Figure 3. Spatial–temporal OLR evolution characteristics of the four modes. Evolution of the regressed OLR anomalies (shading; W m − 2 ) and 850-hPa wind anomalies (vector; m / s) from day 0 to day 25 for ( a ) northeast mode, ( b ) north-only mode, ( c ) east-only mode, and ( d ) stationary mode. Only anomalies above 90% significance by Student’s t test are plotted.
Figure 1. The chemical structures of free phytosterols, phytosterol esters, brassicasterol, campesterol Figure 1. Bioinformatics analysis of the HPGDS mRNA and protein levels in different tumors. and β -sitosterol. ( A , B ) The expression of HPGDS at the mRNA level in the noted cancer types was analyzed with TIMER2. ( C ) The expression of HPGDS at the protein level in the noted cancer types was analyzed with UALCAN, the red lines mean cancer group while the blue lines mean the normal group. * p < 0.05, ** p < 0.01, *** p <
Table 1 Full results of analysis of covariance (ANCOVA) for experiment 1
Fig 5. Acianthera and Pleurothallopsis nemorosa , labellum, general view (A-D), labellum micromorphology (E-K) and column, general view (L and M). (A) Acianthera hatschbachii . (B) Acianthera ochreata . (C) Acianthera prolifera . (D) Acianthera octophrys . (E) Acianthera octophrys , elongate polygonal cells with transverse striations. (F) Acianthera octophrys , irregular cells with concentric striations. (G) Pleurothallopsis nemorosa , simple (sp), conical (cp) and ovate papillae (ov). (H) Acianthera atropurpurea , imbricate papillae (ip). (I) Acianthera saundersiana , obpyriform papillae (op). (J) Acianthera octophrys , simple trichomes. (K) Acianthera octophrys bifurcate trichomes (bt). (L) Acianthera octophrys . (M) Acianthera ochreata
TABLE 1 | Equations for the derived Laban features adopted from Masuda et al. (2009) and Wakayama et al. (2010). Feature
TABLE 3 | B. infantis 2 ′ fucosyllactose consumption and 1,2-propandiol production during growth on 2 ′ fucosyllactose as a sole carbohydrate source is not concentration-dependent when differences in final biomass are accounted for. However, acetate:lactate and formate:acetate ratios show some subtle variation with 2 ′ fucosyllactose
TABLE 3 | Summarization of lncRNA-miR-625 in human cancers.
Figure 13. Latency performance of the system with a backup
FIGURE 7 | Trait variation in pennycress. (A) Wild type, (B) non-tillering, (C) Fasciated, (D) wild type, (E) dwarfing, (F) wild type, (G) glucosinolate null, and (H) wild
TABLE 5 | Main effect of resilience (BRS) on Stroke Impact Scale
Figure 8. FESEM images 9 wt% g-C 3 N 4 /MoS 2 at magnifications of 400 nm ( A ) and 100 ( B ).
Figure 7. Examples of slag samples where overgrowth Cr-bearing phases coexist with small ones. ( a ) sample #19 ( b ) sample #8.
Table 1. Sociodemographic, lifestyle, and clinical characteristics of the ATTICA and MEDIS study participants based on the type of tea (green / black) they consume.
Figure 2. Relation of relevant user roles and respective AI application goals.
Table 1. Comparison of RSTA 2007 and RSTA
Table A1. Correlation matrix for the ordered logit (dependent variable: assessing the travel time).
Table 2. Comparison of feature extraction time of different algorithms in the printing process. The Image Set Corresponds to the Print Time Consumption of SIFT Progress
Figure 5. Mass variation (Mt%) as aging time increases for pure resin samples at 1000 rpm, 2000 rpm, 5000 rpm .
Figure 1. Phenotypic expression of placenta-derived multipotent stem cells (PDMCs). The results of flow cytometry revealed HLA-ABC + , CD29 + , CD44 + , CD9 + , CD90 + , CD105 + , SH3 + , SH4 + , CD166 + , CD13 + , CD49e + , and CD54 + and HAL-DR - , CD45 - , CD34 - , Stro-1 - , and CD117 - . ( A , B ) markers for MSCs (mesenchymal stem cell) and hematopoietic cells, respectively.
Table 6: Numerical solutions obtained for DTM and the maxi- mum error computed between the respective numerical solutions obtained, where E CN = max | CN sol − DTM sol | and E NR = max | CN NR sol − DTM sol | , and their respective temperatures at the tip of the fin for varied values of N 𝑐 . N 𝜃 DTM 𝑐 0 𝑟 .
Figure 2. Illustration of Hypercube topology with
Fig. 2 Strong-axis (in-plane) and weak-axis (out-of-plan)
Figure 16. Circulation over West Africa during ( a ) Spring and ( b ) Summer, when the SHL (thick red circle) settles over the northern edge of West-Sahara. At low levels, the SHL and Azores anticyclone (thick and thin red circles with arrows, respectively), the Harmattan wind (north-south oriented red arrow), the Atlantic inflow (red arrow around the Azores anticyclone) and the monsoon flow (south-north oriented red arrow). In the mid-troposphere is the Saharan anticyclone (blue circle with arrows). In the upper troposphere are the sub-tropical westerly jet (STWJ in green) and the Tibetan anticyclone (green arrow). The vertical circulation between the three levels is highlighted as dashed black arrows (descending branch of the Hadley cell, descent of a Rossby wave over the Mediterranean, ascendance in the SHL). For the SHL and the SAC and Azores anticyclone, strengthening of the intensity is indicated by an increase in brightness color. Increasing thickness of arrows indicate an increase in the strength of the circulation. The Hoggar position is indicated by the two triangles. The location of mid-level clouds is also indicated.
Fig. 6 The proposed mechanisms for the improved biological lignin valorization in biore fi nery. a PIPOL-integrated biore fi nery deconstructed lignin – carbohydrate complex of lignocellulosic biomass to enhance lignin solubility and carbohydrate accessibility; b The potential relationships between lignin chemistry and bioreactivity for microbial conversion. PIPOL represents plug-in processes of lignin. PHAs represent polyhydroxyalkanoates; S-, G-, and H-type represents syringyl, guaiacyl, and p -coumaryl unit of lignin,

┄┄┄┄┄┄┄┄┄┄

Problem requirements = Within the listing, how many lines hold "from"? Write only that number.

Answer to this exercise = 2